Giving up on QuantLib SWIG, I will now try JQuantlib for Java Quant development use.
I have given up on this QuantLib SWIG (maybe for now). I am looking into an alternative call JQuantLib which offers a completely written interpretation of QuantLib itself.
Benefits of this include:
• coverage of a wide range of financial instruments;
• running at speeds competitive with C++;
• smooth learning curve with lucid documentation;
• easy integration with other projects;
• shortening time to market.
Features in a nutshell
• Performs valuation of a wide variety of financial instruments;
• Employs analytical, stochastic and simulation algorithms;
• Offers functions for VaR (value at risk) valuation;
There are more benefits. I realize that this in Java and it is not quite one hundred per cent compatible with the current version of Quantlib. As it stands, the Quantlib SWIG is not up to my standards in terms of quality, support, or ease of use. I move forward but I can never get a positive Test run on my chosen language of Python or Ruby. Screw that, I no longer have the time or patience for it.

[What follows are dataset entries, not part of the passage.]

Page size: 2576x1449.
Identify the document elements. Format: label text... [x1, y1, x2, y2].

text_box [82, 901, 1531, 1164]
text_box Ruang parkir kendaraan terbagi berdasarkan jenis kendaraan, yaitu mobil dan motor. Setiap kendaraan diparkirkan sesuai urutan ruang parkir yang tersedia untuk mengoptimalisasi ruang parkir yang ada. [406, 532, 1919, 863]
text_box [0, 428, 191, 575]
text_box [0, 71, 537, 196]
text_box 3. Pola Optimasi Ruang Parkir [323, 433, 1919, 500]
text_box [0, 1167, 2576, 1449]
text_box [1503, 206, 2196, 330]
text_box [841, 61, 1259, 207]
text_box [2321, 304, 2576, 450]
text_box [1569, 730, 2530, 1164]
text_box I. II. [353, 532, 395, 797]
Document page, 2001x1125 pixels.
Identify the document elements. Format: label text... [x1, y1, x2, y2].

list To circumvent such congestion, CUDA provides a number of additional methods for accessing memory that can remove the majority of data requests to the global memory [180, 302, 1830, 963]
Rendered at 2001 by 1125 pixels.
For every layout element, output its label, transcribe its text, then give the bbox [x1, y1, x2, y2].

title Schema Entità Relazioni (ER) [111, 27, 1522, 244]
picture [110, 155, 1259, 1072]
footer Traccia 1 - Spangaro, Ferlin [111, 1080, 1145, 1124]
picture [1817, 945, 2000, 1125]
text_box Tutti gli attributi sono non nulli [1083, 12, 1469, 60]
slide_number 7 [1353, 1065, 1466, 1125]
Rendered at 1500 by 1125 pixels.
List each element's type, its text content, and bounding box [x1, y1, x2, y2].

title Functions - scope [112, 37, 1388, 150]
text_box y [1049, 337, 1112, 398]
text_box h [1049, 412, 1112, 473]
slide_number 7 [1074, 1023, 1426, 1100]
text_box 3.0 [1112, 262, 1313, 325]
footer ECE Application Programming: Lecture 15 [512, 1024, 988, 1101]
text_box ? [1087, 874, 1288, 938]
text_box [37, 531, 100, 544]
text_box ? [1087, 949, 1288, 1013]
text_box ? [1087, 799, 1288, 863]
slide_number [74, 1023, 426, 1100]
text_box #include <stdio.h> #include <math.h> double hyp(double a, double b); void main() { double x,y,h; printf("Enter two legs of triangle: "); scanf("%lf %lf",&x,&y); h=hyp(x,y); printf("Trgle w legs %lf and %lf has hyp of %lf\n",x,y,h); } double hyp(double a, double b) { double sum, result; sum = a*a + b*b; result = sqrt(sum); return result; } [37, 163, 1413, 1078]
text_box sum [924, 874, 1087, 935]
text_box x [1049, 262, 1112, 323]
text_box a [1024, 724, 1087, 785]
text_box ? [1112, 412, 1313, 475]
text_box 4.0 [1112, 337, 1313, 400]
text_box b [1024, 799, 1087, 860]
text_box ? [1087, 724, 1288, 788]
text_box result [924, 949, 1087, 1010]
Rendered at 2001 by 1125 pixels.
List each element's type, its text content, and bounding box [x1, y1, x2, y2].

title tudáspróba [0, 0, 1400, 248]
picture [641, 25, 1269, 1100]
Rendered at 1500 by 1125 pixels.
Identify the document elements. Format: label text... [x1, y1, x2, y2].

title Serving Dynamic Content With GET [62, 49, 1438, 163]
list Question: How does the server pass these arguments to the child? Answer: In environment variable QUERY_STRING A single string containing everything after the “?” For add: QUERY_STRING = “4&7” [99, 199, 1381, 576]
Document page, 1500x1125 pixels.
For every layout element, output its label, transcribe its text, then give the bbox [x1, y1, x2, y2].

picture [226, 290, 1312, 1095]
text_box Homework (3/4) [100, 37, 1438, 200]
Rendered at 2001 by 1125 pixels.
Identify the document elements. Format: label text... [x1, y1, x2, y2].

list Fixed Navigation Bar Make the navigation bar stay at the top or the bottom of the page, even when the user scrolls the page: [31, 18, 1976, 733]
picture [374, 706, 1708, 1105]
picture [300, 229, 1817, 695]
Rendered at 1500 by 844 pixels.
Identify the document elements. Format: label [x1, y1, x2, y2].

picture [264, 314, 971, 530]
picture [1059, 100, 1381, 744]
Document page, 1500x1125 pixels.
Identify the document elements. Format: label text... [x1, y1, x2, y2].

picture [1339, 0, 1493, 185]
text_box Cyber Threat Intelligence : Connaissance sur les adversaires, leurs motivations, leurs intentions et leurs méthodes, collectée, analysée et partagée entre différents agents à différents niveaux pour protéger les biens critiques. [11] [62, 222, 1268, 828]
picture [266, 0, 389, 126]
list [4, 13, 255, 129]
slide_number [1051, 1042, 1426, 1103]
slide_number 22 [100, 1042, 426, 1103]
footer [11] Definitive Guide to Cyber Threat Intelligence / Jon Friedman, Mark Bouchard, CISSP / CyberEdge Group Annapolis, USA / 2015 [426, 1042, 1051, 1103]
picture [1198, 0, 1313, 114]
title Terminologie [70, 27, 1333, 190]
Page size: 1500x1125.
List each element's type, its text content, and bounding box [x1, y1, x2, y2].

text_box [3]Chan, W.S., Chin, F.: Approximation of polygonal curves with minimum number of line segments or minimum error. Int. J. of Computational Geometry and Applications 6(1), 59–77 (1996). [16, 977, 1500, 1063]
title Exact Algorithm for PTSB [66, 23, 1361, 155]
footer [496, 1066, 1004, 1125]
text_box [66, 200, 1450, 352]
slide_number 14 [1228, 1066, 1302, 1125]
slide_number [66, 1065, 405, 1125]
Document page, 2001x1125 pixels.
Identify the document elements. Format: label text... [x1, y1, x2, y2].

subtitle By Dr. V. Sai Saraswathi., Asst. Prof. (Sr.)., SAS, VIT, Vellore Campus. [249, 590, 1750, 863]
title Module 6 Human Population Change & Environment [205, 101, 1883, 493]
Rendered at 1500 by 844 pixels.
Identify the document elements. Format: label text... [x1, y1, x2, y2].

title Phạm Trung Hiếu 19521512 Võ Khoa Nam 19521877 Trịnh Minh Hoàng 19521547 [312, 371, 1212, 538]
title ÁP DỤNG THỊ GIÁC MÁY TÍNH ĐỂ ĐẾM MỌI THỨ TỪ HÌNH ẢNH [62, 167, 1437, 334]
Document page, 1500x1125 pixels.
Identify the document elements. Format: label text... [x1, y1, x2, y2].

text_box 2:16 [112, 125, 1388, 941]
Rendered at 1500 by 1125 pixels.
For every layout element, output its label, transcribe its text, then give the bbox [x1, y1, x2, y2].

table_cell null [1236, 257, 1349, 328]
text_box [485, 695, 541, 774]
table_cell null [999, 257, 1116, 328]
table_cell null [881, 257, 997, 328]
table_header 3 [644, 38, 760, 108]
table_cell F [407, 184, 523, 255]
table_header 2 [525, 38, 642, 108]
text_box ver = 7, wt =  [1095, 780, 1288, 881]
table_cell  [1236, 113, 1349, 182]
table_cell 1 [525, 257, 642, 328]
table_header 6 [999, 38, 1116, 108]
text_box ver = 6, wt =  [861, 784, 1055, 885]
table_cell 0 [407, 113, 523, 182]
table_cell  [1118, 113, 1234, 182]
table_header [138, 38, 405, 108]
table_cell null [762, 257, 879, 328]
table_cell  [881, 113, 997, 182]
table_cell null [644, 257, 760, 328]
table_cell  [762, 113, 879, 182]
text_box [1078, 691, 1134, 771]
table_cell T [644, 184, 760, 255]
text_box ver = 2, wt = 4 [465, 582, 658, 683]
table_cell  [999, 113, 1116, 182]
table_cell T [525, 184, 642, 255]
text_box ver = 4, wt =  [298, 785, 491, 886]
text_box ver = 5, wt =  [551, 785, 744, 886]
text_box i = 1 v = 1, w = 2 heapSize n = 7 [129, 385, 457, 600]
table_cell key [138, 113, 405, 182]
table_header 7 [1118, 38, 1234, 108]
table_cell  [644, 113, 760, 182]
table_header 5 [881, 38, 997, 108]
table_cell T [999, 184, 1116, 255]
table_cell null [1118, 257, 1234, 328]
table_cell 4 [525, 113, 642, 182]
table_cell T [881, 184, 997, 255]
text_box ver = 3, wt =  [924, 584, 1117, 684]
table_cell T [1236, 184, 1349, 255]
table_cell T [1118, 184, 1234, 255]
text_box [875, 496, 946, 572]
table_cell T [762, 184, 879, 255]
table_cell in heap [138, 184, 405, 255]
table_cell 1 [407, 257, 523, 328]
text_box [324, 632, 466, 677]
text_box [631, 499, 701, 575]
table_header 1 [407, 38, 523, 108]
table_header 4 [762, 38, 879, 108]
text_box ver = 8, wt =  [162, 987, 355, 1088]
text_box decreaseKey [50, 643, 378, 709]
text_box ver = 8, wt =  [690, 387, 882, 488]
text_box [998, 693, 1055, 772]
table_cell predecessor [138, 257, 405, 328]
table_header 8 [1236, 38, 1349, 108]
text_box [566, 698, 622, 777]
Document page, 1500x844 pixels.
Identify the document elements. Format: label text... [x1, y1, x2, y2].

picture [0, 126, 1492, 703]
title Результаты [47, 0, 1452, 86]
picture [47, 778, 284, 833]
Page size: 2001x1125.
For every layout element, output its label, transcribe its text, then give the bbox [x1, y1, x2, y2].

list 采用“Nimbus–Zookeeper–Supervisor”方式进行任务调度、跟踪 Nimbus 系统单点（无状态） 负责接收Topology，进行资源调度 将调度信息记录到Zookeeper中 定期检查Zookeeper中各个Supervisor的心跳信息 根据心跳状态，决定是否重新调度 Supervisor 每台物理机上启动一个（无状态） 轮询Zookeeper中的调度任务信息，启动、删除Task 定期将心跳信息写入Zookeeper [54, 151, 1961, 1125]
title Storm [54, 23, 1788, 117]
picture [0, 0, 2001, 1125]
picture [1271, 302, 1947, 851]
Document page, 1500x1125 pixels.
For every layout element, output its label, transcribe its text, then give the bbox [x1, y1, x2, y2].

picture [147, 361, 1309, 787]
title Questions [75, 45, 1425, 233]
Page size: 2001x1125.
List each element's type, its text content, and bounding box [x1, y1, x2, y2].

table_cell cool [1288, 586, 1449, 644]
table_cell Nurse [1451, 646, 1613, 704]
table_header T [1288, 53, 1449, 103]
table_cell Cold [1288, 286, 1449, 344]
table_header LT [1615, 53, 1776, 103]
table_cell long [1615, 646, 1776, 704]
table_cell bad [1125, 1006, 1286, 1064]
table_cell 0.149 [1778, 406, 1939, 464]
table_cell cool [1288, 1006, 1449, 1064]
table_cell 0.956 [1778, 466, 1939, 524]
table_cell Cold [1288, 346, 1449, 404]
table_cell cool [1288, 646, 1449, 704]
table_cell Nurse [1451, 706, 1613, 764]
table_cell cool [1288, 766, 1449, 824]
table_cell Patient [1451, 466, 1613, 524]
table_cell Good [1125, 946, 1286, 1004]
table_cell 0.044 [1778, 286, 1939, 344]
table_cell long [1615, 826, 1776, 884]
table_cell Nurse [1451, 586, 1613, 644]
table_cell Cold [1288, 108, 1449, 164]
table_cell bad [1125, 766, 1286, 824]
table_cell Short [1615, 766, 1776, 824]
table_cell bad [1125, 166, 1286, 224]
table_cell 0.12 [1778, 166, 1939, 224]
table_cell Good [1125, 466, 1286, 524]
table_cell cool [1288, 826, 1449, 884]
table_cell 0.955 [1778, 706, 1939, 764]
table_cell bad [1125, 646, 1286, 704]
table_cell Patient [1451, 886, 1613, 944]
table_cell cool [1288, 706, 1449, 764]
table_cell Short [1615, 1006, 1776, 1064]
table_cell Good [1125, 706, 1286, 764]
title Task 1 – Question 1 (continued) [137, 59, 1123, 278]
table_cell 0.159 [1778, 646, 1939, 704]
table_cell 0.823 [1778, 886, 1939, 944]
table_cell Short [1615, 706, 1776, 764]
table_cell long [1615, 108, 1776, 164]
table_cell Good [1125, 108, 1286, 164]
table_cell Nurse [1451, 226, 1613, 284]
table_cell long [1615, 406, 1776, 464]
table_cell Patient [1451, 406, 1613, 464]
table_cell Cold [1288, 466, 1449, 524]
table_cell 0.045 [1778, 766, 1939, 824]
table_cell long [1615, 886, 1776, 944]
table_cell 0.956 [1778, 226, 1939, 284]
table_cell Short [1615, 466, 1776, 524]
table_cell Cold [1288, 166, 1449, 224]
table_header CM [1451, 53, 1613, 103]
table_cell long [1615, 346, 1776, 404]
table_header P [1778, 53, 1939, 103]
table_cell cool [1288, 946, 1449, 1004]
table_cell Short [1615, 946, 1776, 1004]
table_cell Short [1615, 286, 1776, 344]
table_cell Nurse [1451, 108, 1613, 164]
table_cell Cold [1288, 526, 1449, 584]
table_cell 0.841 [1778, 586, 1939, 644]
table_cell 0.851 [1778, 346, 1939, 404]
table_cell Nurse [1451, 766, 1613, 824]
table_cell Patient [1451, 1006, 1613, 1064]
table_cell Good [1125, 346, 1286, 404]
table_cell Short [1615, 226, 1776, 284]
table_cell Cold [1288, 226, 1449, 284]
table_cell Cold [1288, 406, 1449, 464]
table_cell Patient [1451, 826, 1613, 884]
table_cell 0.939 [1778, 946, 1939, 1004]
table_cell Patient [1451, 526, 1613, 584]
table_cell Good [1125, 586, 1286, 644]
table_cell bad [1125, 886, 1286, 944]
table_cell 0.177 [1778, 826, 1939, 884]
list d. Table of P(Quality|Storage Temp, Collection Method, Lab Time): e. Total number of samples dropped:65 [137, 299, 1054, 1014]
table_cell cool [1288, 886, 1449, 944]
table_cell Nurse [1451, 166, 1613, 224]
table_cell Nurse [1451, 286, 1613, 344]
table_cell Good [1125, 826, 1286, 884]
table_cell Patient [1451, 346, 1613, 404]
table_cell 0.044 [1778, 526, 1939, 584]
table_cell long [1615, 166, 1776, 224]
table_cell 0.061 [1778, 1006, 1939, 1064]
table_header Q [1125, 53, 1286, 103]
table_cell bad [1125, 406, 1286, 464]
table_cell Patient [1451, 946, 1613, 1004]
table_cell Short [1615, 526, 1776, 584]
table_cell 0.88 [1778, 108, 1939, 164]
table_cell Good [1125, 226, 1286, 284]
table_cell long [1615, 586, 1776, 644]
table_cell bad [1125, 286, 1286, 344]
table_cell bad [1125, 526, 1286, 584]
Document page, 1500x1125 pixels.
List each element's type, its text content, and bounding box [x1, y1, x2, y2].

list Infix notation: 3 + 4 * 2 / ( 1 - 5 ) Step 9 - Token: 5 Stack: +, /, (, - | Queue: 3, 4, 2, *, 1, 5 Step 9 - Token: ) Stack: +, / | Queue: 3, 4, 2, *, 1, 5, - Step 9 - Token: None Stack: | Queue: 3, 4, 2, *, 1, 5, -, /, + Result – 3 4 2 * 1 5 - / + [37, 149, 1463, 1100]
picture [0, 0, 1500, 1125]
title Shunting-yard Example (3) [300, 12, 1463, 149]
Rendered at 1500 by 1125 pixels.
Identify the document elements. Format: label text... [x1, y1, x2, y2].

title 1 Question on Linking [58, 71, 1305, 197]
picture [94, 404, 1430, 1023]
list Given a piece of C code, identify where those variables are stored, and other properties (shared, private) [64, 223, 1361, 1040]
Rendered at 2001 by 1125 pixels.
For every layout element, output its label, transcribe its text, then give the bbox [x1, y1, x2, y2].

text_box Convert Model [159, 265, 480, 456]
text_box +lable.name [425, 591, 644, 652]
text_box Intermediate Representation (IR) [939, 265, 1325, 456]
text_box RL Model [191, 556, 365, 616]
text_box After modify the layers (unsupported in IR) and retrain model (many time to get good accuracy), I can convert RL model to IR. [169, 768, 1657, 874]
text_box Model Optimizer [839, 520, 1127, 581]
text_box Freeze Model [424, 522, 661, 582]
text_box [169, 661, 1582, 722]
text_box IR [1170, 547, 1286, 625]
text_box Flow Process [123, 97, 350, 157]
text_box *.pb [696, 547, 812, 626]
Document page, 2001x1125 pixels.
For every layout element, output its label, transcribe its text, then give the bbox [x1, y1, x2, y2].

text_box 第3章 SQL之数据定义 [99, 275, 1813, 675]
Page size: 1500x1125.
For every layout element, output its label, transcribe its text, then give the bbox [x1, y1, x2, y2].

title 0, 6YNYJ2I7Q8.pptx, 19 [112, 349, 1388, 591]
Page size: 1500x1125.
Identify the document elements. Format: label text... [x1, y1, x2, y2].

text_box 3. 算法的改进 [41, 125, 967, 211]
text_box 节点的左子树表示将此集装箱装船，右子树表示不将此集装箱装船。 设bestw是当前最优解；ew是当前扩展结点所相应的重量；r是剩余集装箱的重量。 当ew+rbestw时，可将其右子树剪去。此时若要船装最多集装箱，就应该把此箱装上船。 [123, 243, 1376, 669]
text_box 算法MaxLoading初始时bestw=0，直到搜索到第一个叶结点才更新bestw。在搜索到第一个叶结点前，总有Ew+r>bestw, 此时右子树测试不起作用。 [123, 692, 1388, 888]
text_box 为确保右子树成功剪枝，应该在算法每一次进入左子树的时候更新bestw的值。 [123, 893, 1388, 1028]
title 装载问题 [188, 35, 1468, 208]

SWIG also appears to be meant for Linux only as the alternative workarounds within Windows. You need to use either MINGW or CYGWIN which kind of is substandard. There is too much monkeying around with MINGW to make sure the packages you use are compatible.
I hope JQuantlib is universal with less harassments I have found with QuantLib SWIG. I am sure my deficiencies are my own cause but I could never figure out how I could propose this to a potential client. This option of QuantLib SWIG is not a mature product or reliable enough.
I will report on my JQuantLib experience so wish me luck. The big disadvantage is that Quantlib SWIG offers of being able to bind to other programming languages like Python or Ruby. I have worked on this worked on this for a day and a half. I still have no successful results. Sorry QuantLib folks.